Figure 14 showed the SEM image of the tensile fractures of the four samples at room temperature at T8. It was found that the fracture morphologies in the all parts were mixed modes of transgranular and intergranular fracture. The fracture mode of the PA350 and PA510 samples were mainly transgranular fracture, and the PAN and PA400 samples were mainly intergranular fracture. Figure 14b,c showed the similar fracture morphologies of the PA350 and PA510 samples with more dimples, which implied better plasticity. However, the morphologies shown in Figure 14a,d were mainly smooth sections left by intergranular fracture, and the number of dimples were small and shallow, which indicated the poor plasticity of the PAN and PA400 samples. The poor plasticity of the PAN and PA400 samples may be due to the stress concentration caused by coarse second phases particles and grain boundary T_B phase [20,21]. Therefore, in order to ensure the property of Al–Cu–Li alloy cylindrical parts, the coarse second phases particles should be dissolved as much as possible and avoid precipitation at the grain boundary.

5. Conclusions

In this work, the effects of four typical second phases on the composite spinning-extrusion forming of Al–Cu–Li alloy were studied. In addition, the correlation between the second phases and the final mechanical properties of the cylinder part were further revealed. The main conclusions are as follows.

(1)

The different second phases of Al–Cu–Li alloy can be adjusted via proper preheating treatment. The initial second phases of spray-formed Al–Cu–Li alloy is a mixture of coarse residual phases, such as Al₂Cu, Al₇Cu₄Li and Al₇Cu₂Fe. Al₂Cu and Al₇Cu₄Li can be dissolved during preheating at 510 °C/4 h. After quenching, the second phases mainly composed of θ’ phase and T_B phase can be obtained by annealing at 350 °C/2 h and 400 °C/10 h, respectively. Al₃Zr dispersoid can be precipitated in large quantities under the condition of slow slope heating (0.85 °C/min, 510 °C/12 h).

(2)

Dissolving the residual Al₇Cu₄Li and Al₂Cu and precipitating Al₃Zr dispersoid in the blank can effectively weaken the orientation consistency of the cylindrical parts and improve the quality of composite spinning-extrusion forming. After preheating treatment, the blank is well formed. At the same time, the grain distribution is more uniform and the average grain size is refined from about 80 μm to 40 μm.

(3)

Fine Al₃Zr dispersoid can effectively improve the final mechanical properties of composite spinning-extrusion cylindrical parts.
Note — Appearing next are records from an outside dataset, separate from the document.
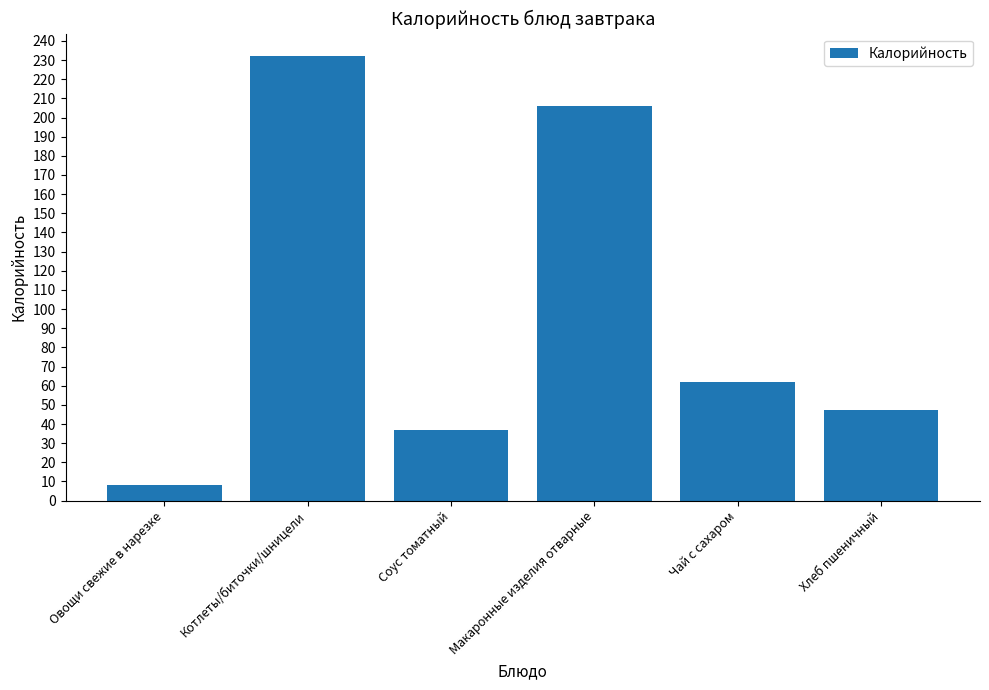

Are the bars horizontal?

No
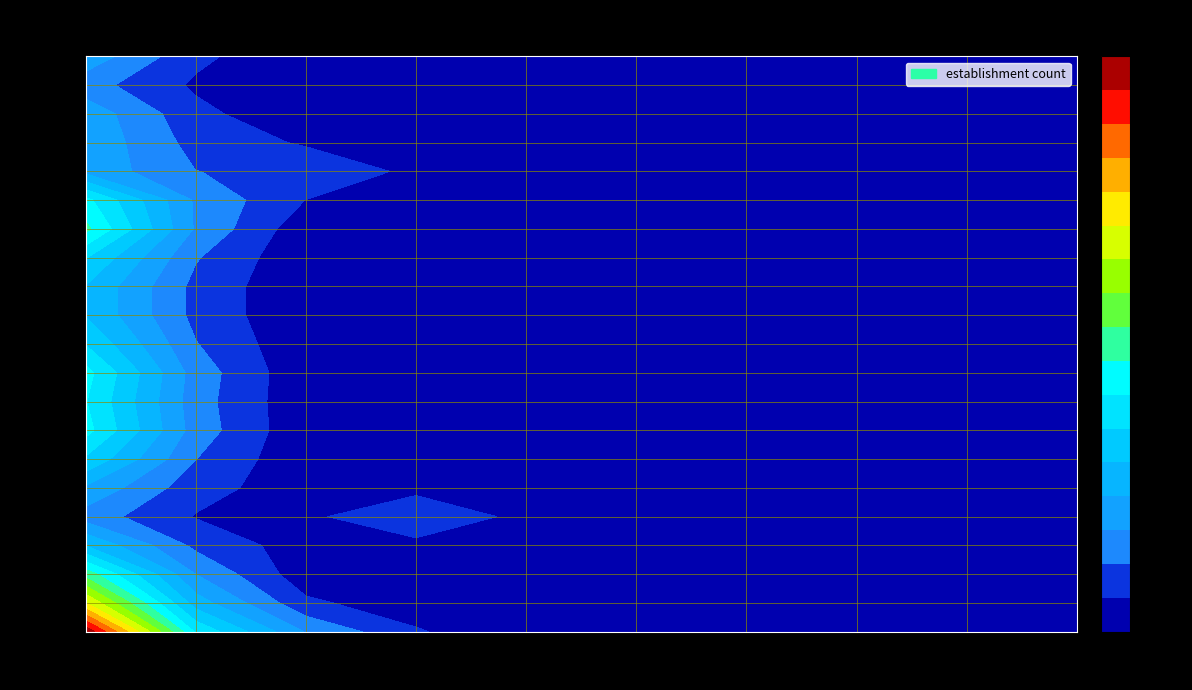

List the labels in order of 00011 value, smallest first.

01, 02, 03, 11, 12, 21, 22, 31, 32, NN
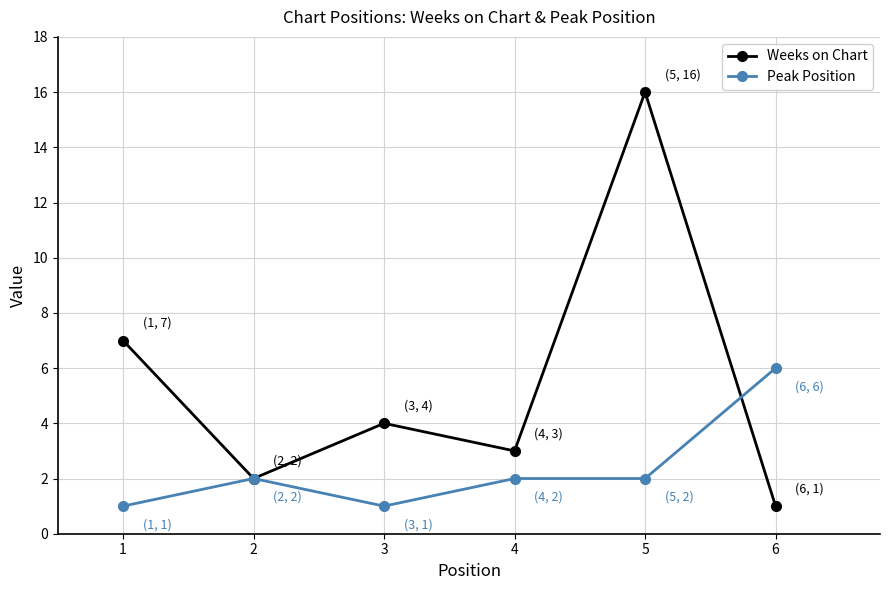

Rank the categories by Weeks on Chart value from highest to lowest.

5, 1, 3, 4, 2, 6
Meanwhile, fine Al₃Zr dispersoid can inhibit the abnormal growth of recrystallized grains during heat treatment and promote the precipitation of fine and dense T₁ phase during artificial aging. After regulation, the average grain size of the cylindrical parts is refined from about 90 μm to about 45 μm, and the average diameter of T₁ phase is refined from 107 nm to 77 nm. In addition, the ultimate tensile strength, yield strength and elongation of cylindrical parts are increased from 555 MPa to 588 MPa, 530 MPa to 564 MPa, and 9.1% to 11%, respectively.